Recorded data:
########
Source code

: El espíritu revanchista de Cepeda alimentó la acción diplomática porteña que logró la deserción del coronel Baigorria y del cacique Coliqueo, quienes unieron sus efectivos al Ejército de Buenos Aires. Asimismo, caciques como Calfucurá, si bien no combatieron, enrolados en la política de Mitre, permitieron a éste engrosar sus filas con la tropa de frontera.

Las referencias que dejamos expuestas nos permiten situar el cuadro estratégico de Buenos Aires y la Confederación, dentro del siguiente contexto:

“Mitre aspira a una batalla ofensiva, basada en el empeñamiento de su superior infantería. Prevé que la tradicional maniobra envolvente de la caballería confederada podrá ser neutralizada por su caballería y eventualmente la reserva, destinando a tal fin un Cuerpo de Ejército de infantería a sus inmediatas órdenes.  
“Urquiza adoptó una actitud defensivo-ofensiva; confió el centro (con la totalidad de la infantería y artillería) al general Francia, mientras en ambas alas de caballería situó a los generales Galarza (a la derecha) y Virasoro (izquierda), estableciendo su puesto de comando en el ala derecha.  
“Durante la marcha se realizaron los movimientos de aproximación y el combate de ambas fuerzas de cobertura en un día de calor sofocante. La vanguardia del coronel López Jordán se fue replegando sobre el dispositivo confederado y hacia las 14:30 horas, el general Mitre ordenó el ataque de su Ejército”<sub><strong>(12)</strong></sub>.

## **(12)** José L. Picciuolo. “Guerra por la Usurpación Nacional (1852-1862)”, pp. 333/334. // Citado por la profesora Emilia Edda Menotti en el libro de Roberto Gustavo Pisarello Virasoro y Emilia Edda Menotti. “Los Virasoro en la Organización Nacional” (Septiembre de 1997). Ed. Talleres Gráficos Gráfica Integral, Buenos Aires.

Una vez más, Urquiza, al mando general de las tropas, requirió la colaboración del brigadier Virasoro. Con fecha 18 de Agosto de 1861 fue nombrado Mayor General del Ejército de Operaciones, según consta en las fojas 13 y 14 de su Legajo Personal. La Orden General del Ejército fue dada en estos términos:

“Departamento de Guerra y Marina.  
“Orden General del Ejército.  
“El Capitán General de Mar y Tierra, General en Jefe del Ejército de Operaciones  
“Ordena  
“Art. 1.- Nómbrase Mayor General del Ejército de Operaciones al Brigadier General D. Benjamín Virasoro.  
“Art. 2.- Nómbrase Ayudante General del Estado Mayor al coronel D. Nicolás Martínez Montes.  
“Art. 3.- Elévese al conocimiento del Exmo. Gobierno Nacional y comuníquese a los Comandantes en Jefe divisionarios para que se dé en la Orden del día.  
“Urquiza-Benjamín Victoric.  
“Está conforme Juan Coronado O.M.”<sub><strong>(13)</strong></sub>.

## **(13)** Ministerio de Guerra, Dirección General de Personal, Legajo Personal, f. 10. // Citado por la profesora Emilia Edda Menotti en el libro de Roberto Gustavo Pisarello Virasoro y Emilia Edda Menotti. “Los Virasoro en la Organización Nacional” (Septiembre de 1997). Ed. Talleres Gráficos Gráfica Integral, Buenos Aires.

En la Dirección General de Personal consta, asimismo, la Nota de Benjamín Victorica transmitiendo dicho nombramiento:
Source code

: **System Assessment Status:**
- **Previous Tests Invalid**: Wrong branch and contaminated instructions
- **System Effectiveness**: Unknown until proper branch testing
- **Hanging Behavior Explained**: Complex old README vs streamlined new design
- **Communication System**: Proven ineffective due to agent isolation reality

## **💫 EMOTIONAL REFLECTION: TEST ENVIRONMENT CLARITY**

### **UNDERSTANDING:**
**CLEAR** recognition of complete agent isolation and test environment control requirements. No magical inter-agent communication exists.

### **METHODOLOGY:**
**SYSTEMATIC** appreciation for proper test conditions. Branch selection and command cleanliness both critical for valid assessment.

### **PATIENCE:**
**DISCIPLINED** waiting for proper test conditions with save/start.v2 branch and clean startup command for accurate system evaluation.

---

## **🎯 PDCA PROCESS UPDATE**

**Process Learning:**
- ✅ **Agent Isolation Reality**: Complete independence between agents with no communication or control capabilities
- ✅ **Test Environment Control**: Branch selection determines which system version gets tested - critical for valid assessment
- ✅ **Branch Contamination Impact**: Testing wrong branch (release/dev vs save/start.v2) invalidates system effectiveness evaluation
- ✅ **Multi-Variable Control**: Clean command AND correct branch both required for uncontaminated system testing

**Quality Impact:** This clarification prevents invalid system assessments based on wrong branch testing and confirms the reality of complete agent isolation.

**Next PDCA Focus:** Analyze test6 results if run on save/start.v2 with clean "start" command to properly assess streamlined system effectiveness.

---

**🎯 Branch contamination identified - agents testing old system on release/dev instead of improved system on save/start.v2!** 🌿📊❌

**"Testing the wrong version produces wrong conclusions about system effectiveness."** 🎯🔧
########
Assignment:
Rewrite the entries with every "save/start.v2" changed to "save/start.v3" and nothing else altered.

Solution to this problem:
Source code

: El espíritu revanchista de Cepeda alimentó la acción diplomática porteña que logró la deserción del coronel Baigorria y del cacique Coliqueo, quienes unieron sus efectivos al Ejército de Buenos Aires. Asimismo, caciques como Calfucurá, si bien no combatieron, enrolados en la política de Mitre, permitieron a éste engrosar sus filas con la tropa de frontera.

Las referencias que dejamos expuestas nos permiten situar el cuadro estratégico de Buenos Aires y la Confederación, dentro del siguiente contexto:

“Mitre aspira a una batalla ofensiva, basada en el empeñamiento de su superior infantería. Prevé que la tradicional maniobra envolvente de la caballería confederada podrá ser neutralizada por su caballería y eventualmente la reserva, destinando a tal fin un Cuerpo de Ejército de infantería a sus inmediatas órdenes.  
“Urquiza adoptó una actitud defensivo-ofensiva; confió el centro (con la totalidad de la infantería y artillería) al general Francia, mientras en ambas alas de caballería situó a los generales Galarza (a la derecha) y Virasoro (izquierda), estableciendo su puesto de comando en el ala derecha.  
“Durante la marcha se realizaron los movimientos de aproximación y el combate de ambas fuerzas de cobertura en un día de calor sofocante. La vanguardia del coronel López Jordán se fue replegando sobre el dispositivo confederado y hacia las 14:30 horas, el general Mitre ordenó el ataque de su Ejército”<sub><strong>(12)</strong></sub>.

## **(12)** José L. Picciuolo. “Guerra por la Usurpación Nacional (1852-1862)”, pp. 333/334. // Citado por la profesora Emilia Edda Menotti en el libro de Roberto Gustavo Pisarello Virasoro y Emilia Edda Menotti. “Los Virasoro en la Organización Nacional” (Septiembre de 1997). Ed. Talleres Gráficos Gráfica Integral, Buenos Aires.

Una vez más, Urquiza, al mando general de las tropas, requirió la colaboración del brigadier Virasoro. Con fecha 18 de Agosto de 1861 fue nombrado Mayor General del Ejército de Operaciones, según consta en las fojas 13 y 14 de su Legajo Personal. La Orden General del Ejército fue dada en estos términos:

“Departamento de Guerra y Marina.  
“Orden General del Ejército.  
“El Capitán General de Mar y Tierra, General en Jefe del Ejército de Operaciones  
“Ordena  
“Art. 1.- Nómbrase Mayor General del Ejército de Operaciones al Brigadier General D. Benjamín Virasoro.  
“Art. 2.- Nómbrase Ayudante General del Estado Mayor al coronel D. Nicolás Martínez Montes.  
“Art. 3.- Elévese al conocimiento del Exmo. Gobierno Nacional y comuníquese a los Comandantes en Jefe divisionarios para que se dé en la Orden del día.  
“Urquiza-Benjamín Victoric.  
“Está conforme Juan Coronado O.M.”<sub><strong>(13)</strong></sub>.

## **(13)** Ministerio de Guerra, Dirección General de Personal, Legajo Personal, f. 10. // Citado por la profesora Emilia Edda Menotti en el libro de Roberto Gustavo Pisarello Virasoro y Emilia Edda Menotti. “Los Virasoro en la Organización Nacional” (Septiembre de 1997). Ed. Talleres Gráficos Gráfica Integral, Buenos Aires.

En la Dirección General de Personal consta, asimismo, la Nota de Benjamín Victorica transmitiendo dicho nombramiento:
Source code

: **System Assessment Status:**
- **Previous Tests Invalid**: Wrong branch and contaminated instructions
- **System Effectiveness**: Unknown until proper branch testing
- **Hanging Behavior Explained**: Complex old README vs streamlined new design
- **Communication System**: Proven ineffective due to agent isolation reality

## **💫 EMOTIONAL REFLECTION: TEST ENVIRONMENT CLARITY**

### **UNDERSTANDING:**
**CLEAR** recognition of complete agent isolation and test environment control requirements. No magical inter-agent communication exists.

### **METHODOLOGY:**
**SYSTEMATIC** appreciation for proper test conditions. Branch selection and command cleanliness both critical for valid assessment.

### **PATIENCE:**
**DISCIPLINED** waiting for proper test conditions with save/start.v3 branch and clean startup command for accurate system evaluation.

---

## **🎯 PDCA PROCESS UPDATE**

**Process Learning:**
- ✅ **Agent Isolation Reality**: Complete independence between agents with no communication or control capabilities
- ✅ **Test Environment Control**: Branch selection determines which system version gets tested - critical for valid assessment
- ✅ **Branch Contamination Impact**: Testing wrong branch (release/dev vs save/start.v3) invalidates system effectiveness evaluation
- ✅ **Multi-Variable Control**: Clean command AND correct branch both required for uncontaminated system testing

**Quality Impact:** This clarification prevents invalid system assessments based on wrong branch testing and confirms the reality of complete agent isolation.

**Next PDCA Focus:** Analyze test6 results if run on save/start.v3 with clean "start" command to properly assess streamlined system effectiveness.

---

**🎯 Branch contamination identified - agents testing old system on release/dev instead of improved system on save/start.v3!** 🌿📊❌

**"Testing the wrong version produces wrong conclusions about system effectiveness."** 🎯🔧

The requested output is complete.